I certainly don’t feel that the Fussy Validator is as “dumb as a dromedary,”[3] but Joe’s basic point stands. No software program can truly evaluate something as nebulous as “accessibility” or “proper coding practices”. Fussy Validation is an interesting concept, but it should probably be considered to be an advanced option and turned off by default. If people start conflating Fussy Validation with Real Validation, we’re going to be in for a bumpy ride.
1. And not because I’m feeling too lazy tonight to change and rebuild all my MT templates. I am thinking of nothing but the educational benefits for you, dear reader.
2. The head would be the row of weekday abbreviations, and the body would be everything else.
3. For one thing, I seriously doubt that any publicly-available software has managed to reach the intelligence level or complexity of even a spirochete.
Fussy, schmussy!
I don’t see what you’re complaining about. My site doesn’t validate at all in the beta validator:
http://validator.w3.org:8001/check?uri=http%3A%2F%2Fgolem.ph.utexas.edu%2F%7Edistler%2Fblog%2Findex.shtml&verbose=1&fussy=1
Anyway, since all sorts of bozotic constructions
http://www.annevankesteren.nl/archives/2003/09/19/invalid-after-validated
http://golem.ph.utexas.edu/~distler/blog/archives/000223.html
are valid (X)HTML, Fussy Parsing is even less realistic than you make out.
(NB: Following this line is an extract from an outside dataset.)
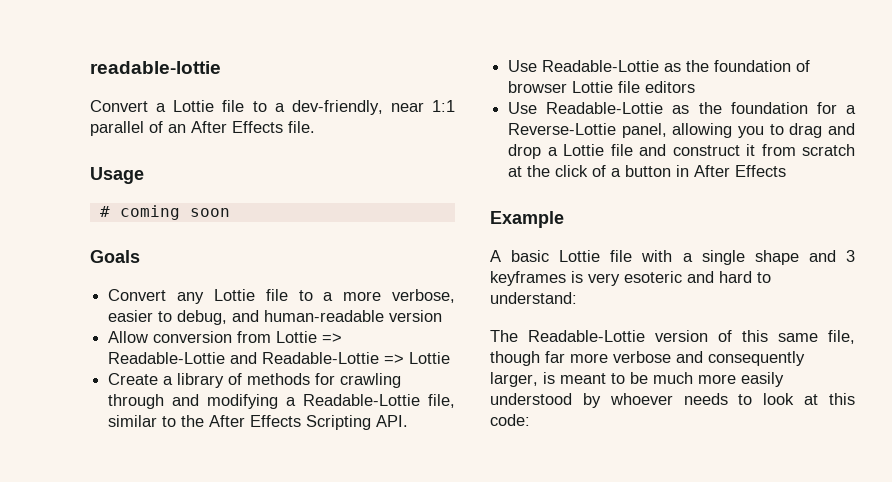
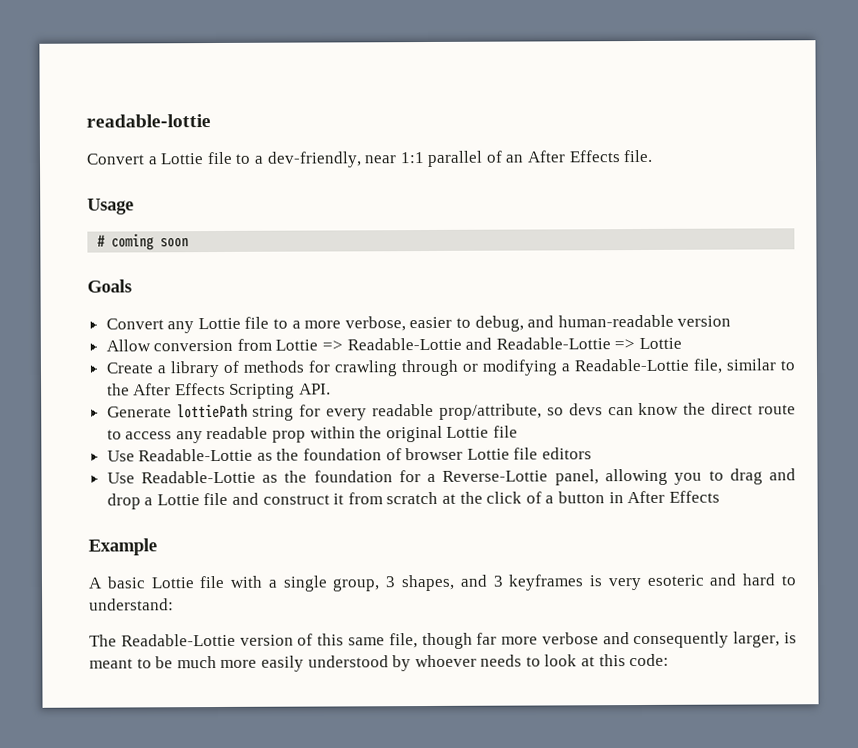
[172,394,200,406] and -> [461,363,478,372] or
(409, 421) none -> [106,402,796,421] [106,425,519,444] // Generate lottiePath string for every readable prop/attribute, so devs can know the direct route to access any readable prop within the original Lottie file
[754,250,799,265] shape -> [332,574,455,592] group, 3 shapes,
Oy, it’s even worse than I thought. Well, like the incorrect error message, I hope we can chalk that up to the fact that the new validator is beta software. I mean, at the very least the new validator should support the same level of validation functionality as the old one.
As for the bozotic constructions… I suppose this is what Fussy Parsing would theoretically be good for, right? Fussy Parsing enables the validator to “frown on” the crazy stuff that the DTD technically allows. Of course Fussy Parsing is never going to be all *that* smart, so caveat validator and all that.
“I suppose this is what Fussy Parsing would theoretically be good for, right? Fussy Parsing enables the validator to ‘frown on’ the crazy stuff that the DTD technically allows.”
I doubt it. Given your experience with <table>s, the “fussy” parser appears to be stupider than regular validation. The bozotic constructions Anne and I were talking about — <p> can contain <strong> as a child element, <strong> can contain <p> as a child element, ergo <p> can contain <p> as a grandchild (or more distant descendent) — can only be caught if the fussy parser is willing to descend the whole document tree looking for “non-nestable” elements as (arbitrarily distant) descendents.
It’s doable but, for any reasonable efficiency, requires considerably more intelligence than you have shown the Fussy Parser to possess.